===== Texto do exercício

A partir dessa população, todos foram submetidos a duas avaliações ecocardiográficas, por dois operadores distintos, intervalado em 1 mês, com auxílio de “speckle tracking” a fim de calcular a mecânica regional e global da aorta ascendente. A parede aórtica foi dividida em seis regiões equidistantes. Em cada região, as expressões numéricas de cada variável representaram os valores médios calculados de todos os pontos do segmento. Estes foram codificados por cores, mostrados em função do tempo ao longo do ciclo cardíaco e seguinte calculado CAAS / CASSR.

Como desfechos clínicos, foram considerados: 

    • mortalidade por todas as causas, 
    • mortalidade cardiovascular (CV), 
    • troca de válvula aórtica (AVR) e 
  • hospitalização por insuficiência cardíaca aguda (IC).

Os pacientes recrutados apresentaram idade média de 71 anos, cerca de 57% do sexo masculino, etiologia valvar predominante foi degenerativa. As características clínicas de comorbidades prévias, uso de medicamentos contínuos foram equilibradas entre os grupos.

==========

-- Atividades --
a - Segundo o texto do exercício, em quantas regiões equidistantes foi dividida a parede aórtica?
b - Indique se cada afirmação concorda com o texto do exercício, citando as palavras que justificam a decisão: (i) As duas avaliações ecocardiográficas foram feitas por operadores diferentes, com intervalo de um mês. (ii) A maioria dos pacientes recrutados era do sexo feminino. (iii) A hospitalização por insuficiência cardíaca aguda figura entre os desfechos clínicos.
Baseie-se somente nas informações do texto do exercício.

===== Linhas de dados

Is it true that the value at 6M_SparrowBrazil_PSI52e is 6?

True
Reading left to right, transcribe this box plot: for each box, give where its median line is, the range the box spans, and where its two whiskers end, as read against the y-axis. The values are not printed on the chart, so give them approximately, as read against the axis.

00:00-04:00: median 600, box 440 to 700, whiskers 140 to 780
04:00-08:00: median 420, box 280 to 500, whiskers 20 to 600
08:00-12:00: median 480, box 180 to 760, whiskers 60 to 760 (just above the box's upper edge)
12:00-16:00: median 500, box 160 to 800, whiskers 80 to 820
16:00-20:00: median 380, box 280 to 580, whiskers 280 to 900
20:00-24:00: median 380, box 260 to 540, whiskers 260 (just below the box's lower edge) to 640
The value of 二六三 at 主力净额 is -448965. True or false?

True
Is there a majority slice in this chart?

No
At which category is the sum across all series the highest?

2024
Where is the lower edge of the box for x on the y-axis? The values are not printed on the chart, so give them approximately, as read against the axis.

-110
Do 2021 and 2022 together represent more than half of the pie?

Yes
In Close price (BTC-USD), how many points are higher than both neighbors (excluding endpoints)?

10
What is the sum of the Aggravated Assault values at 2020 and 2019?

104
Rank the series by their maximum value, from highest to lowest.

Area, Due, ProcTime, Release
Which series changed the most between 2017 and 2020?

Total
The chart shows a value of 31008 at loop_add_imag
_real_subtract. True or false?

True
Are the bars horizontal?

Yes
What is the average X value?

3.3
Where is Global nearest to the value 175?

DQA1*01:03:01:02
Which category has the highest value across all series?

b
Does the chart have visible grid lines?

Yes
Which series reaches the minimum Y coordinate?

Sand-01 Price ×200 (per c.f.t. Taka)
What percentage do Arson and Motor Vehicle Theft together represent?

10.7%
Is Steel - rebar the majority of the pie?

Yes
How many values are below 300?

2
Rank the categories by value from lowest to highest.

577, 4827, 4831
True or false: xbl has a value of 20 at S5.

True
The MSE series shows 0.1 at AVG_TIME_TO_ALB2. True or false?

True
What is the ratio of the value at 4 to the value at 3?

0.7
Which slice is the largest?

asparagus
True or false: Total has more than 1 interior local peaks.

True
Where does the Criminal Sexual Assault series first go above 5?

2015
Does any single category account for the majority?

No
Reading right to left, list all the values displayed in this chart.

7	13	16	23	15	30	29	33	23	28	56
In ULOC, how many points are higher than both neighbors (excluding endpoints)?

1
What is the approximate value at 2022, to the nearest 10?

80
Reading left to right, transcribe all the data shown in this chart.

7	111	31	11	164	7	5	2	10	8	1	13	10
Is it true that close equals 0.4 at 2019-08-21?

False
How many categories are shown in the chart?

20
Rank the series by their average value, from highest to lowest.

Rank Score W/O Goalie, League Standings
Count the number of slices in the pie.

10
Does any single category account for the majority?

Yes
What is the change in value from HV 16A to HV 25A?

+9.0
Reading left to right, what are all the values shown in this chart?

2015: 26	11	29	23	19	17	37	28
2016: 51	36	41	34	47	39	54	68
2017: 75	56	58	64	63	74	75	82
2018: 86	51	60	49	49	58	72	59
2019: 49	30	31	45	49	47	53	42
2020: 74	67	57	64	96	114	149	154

==========

-- Respostas dos exercícios --
a - Em seis regiões equidistantes.

b -
(i) Sim: “por dois operadores distintos, intervalado em 1 mês”.
(ii) Não: “cerca de 57% do sexo masculino”.
(iii) Sim: “hospitalização por insuficiência cardíaca aguda (IC)”.